I tried to follow both.
A nurse gently caught my arm.
“Sir, we’ll update you as soon as we can.”
“I left them,” I said.
The words came out before I could stop them.
The nurse’s face softened.
“Stay where they can find you.”
So I stood in a hallway beneath fluorescent lights, still wearing my travel jacket, with Hannah’s blood pressure reading burned into my mind and Owen’s weak cry echoing in my ears.
My mother and Courtney arrived twenty minutes later.
They looked annoyed.
Not scared.
Annoyed.
Patricia marched toward me.
“You humiliated me in front of those paramedics.”
I turned slowly.
“My wife and son may die.”
“Don’t be ridiculous,” she snapped. “Women have babies every day.”
Before I could answer, a doctor walked toward us.
She was in her forties, with tired eyes and a steady voice.
“Mr. Parker?”
“Yes.”
“I’m Dr. Elena Morris. Your wife has a severe postpartum infection and signs of dehydration. Your son is also dehydrated, but we caught it in time.”
My knees nearly buckled.
“In time?” I whispered.
Dr. Morris did not smile.
“In time, if there are no complications.”
Patricia exhaled loudly, as if inconvenienced.
“There, see? Everything is fine.”
Dr.
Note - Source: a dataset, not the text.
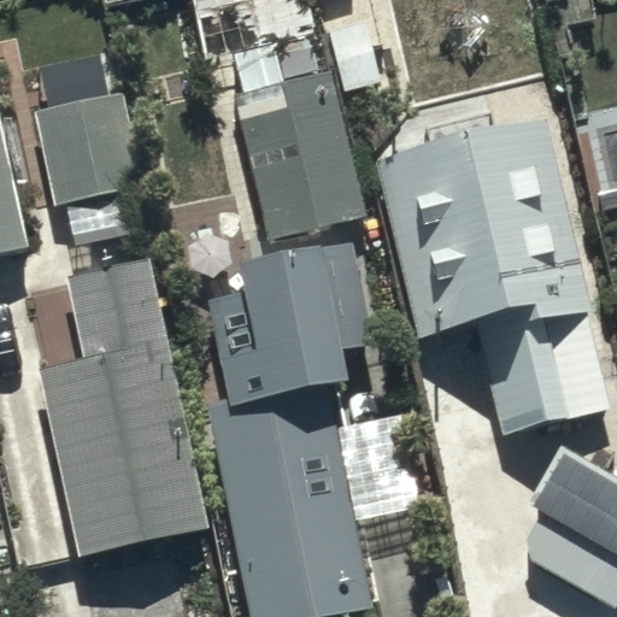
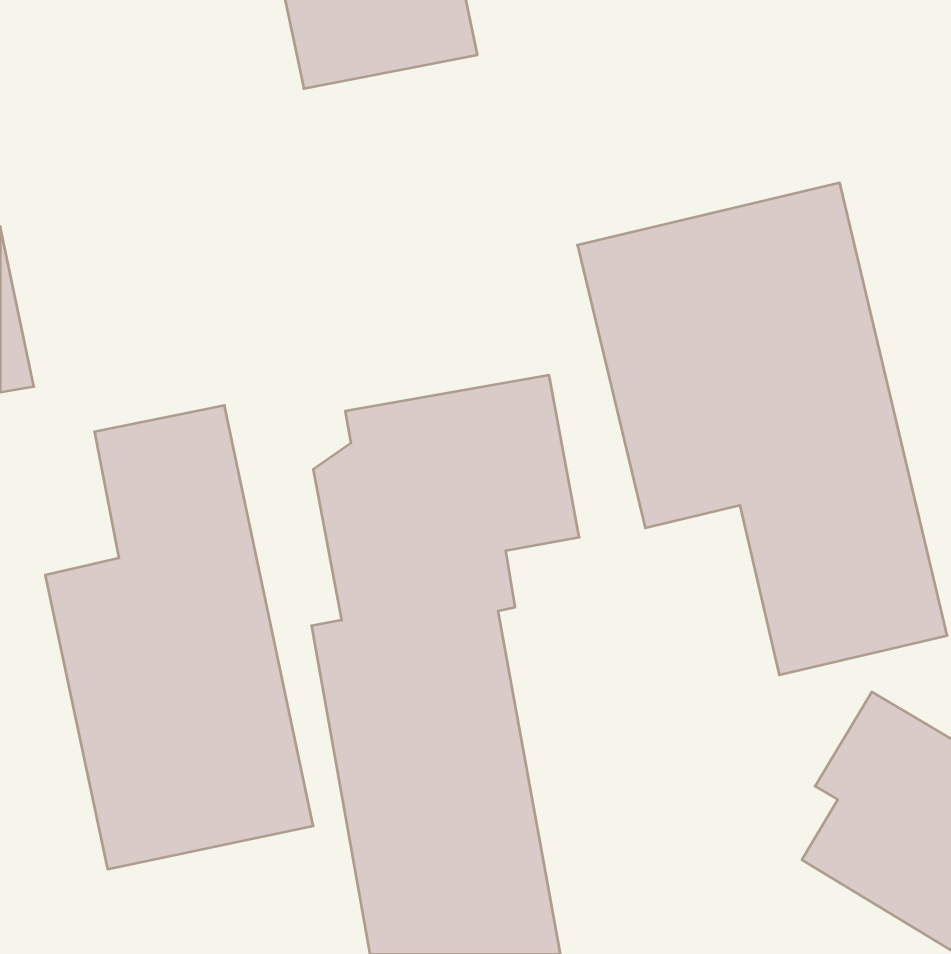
building: [234,59,363,241] -> none
building: [29,76,147,202] -> none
Morris turned to her.
“Nothing about this is fine.”
My mother blinked.
The doctor looked back at me.
“Mr. Parker, I also need to ask about the bruising on your wife’s wrists.”
The hallway grew silent.
I felt Courtney tense beside my mother.
Dr. Morris continued, calm and precise.
“The marks are consistent with forceful restraint. Your wife has also stated she was denied access to her phone and prescribed medication. Because there is a newborn involved, I am required to notify law enforcement and hospital social services.”